EXERCISE AIM:
On how many lines of the data below does the word "Прутки" appear? Reply with the number only.

::: RECORDS TO PROCESS

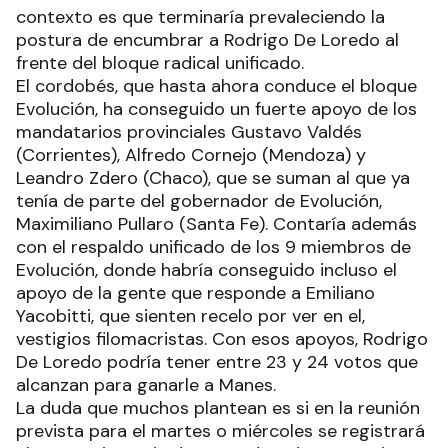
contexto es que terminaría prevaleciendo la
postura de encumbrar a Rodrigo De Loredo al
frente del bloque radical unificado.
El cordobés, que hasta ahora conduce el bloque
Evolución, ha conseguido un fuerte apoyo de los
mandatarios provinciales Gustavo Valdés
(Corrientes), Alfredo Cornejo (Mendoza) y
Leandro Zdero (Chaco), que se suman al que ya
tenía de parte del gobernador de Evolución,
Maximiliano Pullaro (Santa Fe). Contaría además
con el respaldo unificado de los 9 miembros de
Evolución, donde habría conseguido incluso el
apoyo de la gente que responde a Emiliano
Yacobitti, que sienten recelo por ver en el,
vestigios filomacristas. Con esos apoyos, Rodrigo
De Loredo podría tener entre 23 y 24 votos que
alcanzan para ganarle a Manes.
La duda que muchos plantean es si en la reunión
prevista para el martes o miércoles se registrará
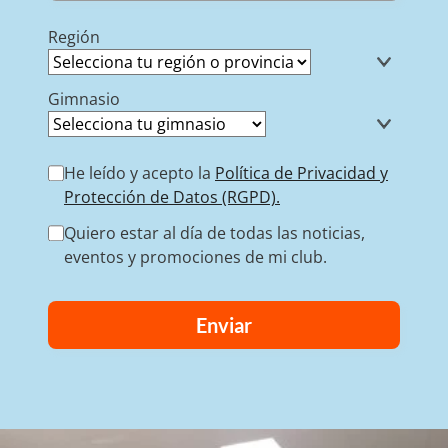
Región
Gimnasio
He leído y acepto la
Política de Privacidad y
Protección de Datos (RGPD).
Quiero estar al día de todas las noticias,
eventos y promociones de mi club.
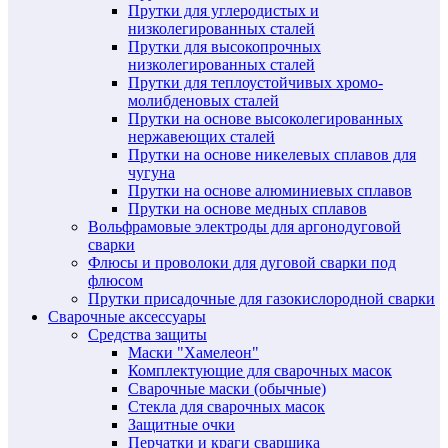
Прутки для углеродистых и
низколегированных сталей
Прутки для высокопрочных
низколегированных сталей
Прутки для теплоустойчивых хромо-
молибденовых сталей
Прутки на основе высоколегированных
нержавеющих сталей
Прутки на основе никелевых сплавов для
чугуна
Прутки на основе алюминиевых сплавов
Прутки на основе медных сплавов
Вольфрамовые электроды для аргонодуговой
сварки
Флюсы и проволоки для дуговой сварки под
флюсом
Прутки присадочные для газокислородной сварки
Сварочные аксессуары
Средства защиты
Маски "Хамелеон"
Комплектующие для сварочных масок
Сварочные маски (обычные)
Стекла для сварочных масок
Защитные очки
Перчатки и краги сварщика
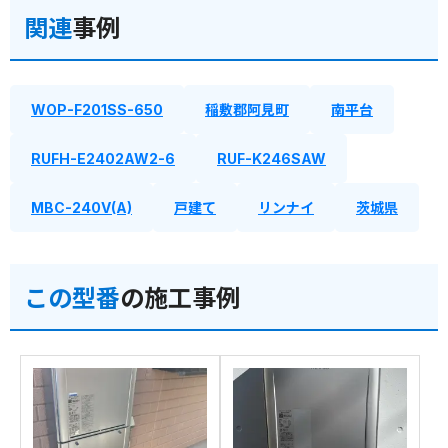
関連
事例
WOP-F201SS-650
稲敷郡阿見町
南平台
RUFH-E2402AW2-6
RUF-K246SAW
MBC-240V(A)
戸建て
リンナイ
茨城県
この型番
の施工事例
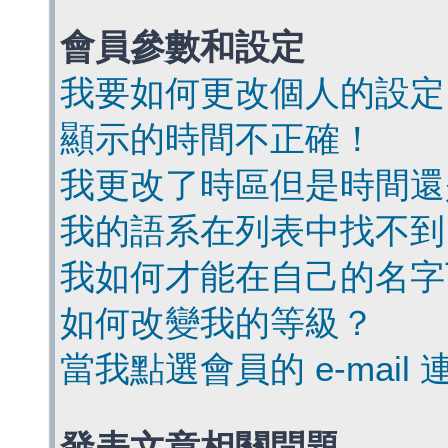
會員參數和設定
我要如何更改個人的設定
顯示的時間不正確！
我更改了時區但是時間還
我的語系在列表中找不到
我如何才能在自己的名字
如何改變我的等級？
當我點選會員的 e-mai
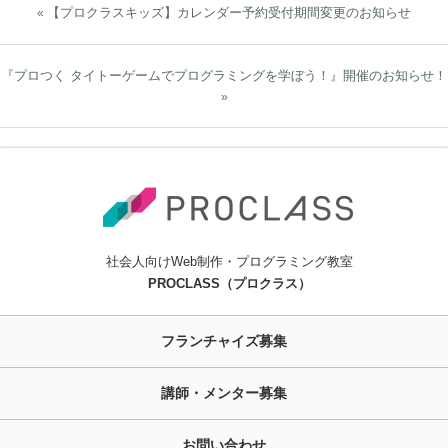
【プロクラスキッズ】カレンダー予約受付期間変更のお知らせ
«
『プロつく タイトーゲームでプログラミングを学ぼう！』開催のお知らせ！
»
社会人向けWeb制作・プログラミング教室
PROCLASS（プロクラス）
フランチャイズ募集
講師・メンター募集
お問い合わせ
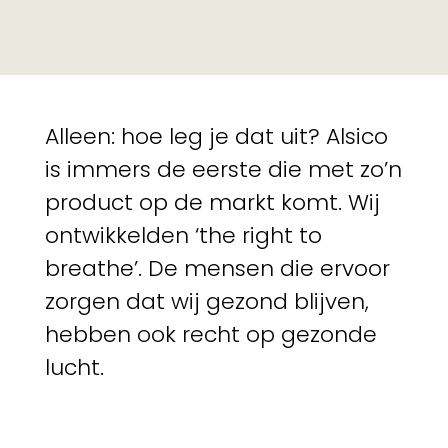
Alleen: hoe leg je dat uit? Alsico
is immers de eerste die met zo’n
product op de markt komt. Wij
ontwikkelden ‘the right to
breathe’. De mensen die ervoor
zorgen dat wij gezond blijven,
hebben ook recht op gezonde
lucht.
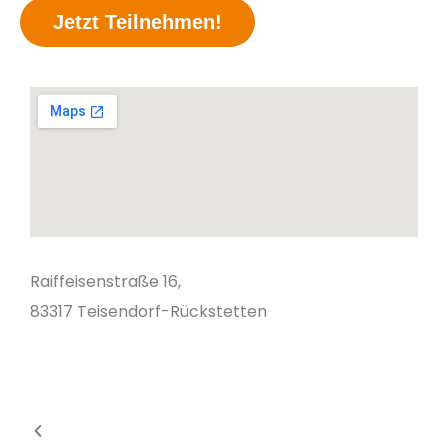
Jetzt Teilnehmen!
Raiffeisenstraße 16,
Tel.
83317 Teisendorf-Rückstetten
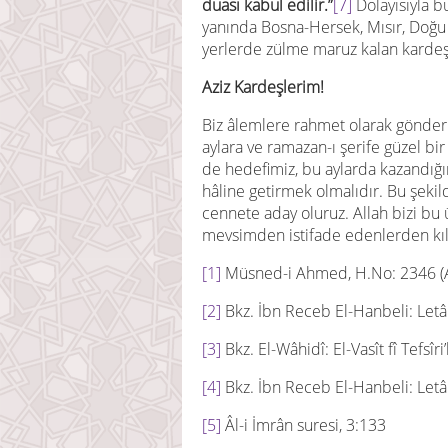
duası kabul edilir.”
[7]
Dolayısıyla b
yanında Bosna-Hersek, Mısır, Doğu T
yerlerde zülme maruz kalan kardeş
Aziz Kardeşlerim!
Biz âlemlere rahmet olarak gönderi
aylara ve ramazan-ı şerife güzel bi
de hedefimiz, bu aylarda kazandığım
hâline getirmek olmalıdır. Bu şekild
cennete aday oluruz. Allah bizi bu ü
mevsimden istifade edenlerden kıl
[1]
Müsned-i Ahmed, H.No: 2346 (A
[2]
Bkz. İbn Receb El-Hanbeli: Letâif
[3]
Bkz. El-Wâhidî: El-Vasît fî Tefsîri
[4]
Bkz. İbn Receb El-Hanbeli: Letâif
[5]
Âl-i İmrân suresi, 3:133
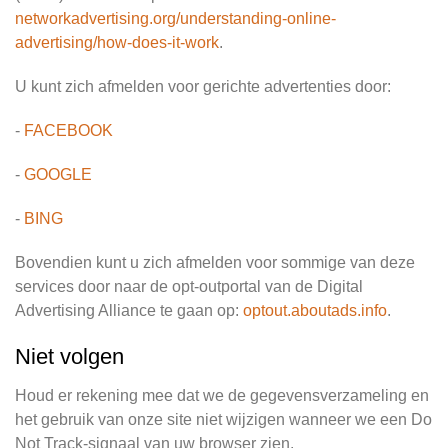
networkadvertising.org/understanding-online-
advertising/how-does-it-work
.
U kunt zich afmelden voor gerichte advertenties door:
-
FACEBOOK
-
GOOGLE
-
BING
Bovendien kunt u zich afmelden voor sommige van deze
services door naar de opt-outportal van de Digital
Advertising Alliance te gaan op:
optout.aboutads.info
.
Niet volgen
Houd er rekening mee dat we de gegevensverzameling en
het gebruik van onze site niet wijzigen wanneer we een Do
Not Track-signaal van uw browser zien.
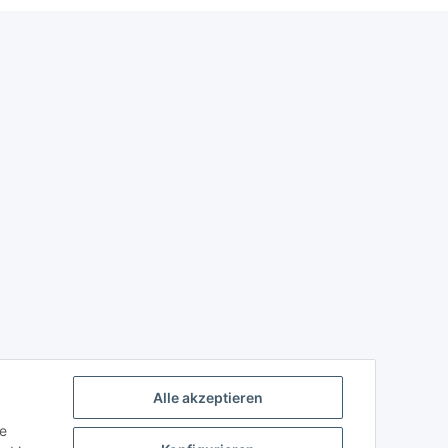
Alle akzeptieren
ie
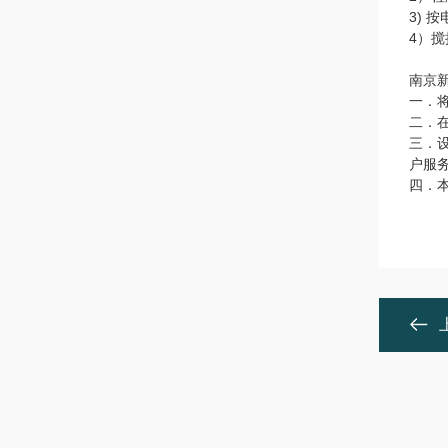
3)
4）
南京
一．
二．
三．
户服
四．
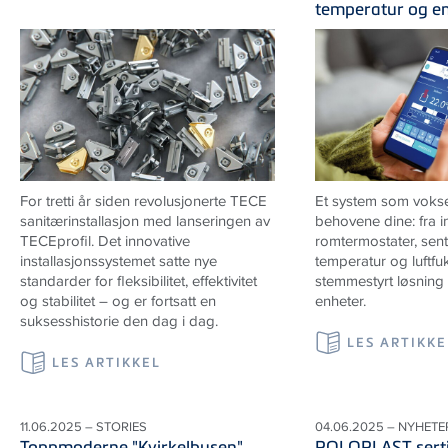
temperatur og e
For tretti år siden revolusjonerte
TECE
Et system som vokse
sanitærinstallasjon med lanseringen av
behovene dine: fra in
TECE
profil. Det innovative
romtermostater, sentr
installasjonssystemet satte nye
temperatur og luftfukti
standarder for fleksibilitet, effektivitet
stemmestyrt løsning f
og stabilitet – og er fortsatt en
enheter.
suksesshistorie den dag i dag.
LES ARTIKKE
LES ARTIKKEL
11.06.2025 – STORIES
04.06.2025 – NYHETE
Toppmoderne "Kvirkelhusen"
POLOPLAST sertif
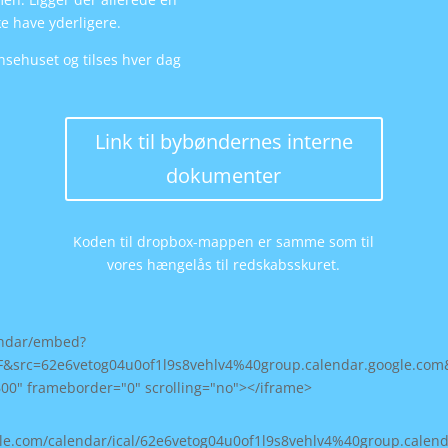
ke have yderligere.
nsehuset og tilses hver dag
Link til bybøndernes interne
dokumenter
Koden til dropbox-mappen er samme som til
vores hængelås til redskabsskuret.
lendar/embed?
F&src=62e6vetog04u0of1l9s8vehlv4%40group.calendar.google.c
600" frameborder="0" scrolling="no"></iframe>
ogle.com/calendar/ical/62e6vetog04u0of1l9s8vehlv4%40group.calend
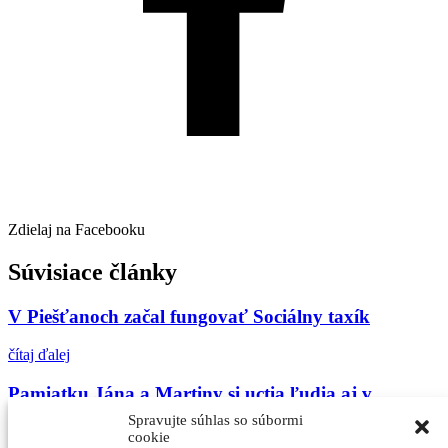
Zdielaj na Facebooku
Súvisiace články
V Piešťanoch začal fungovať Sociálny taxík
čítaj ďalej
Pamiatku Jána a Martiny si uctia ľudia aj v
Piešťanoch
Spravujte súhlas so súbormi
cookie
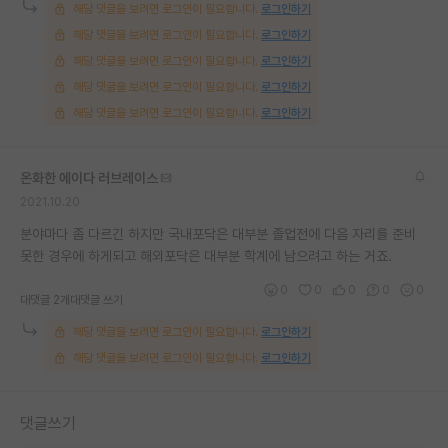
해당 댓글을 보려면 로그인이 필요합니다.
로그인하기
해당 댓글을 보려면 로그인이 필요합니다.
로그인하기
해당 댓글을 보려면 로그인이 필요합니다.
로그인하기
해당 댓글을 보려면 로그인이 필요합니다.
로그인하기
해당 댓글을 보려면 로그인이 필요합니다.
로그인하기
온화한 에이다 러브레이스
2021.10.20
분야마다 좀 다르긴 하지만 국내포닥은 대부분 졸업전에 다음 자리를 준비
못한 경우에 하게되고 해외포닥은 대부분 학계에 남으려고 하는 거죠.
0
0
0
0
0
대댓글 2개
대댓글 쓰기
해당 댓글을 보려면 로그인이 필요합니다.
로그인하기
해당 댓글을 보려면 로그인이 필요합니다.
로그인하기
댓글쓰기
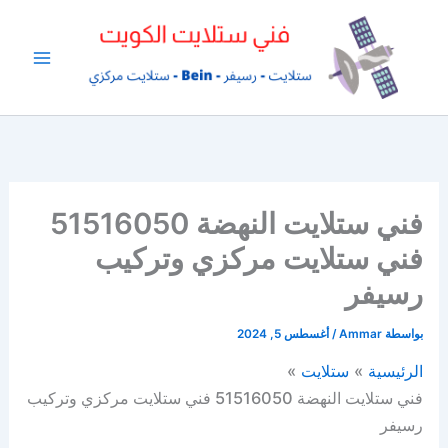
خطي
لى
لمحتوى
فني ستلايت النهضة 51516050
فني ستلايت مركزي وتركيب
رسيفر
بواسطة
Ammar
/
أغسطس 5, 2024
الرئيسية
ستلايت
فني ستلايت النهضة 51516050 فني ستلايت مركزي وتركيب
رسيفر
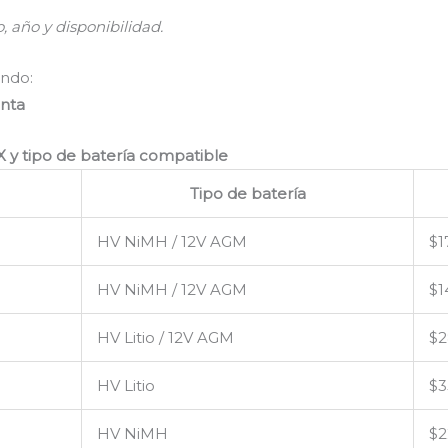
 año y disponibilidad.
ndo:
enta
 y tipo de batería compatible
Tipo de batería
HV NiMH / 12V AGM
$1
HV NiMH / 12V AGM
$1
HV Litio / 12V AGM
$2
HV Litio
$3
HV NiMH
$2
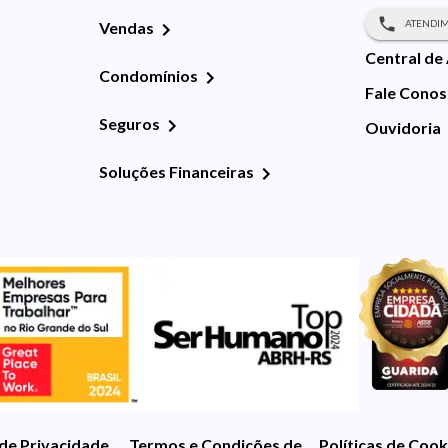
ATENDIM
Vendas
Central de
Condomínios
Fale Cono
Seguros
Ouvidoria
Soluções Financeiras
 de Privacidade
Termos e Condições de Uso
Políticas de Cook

::::::

EXERCISE RESULT:
8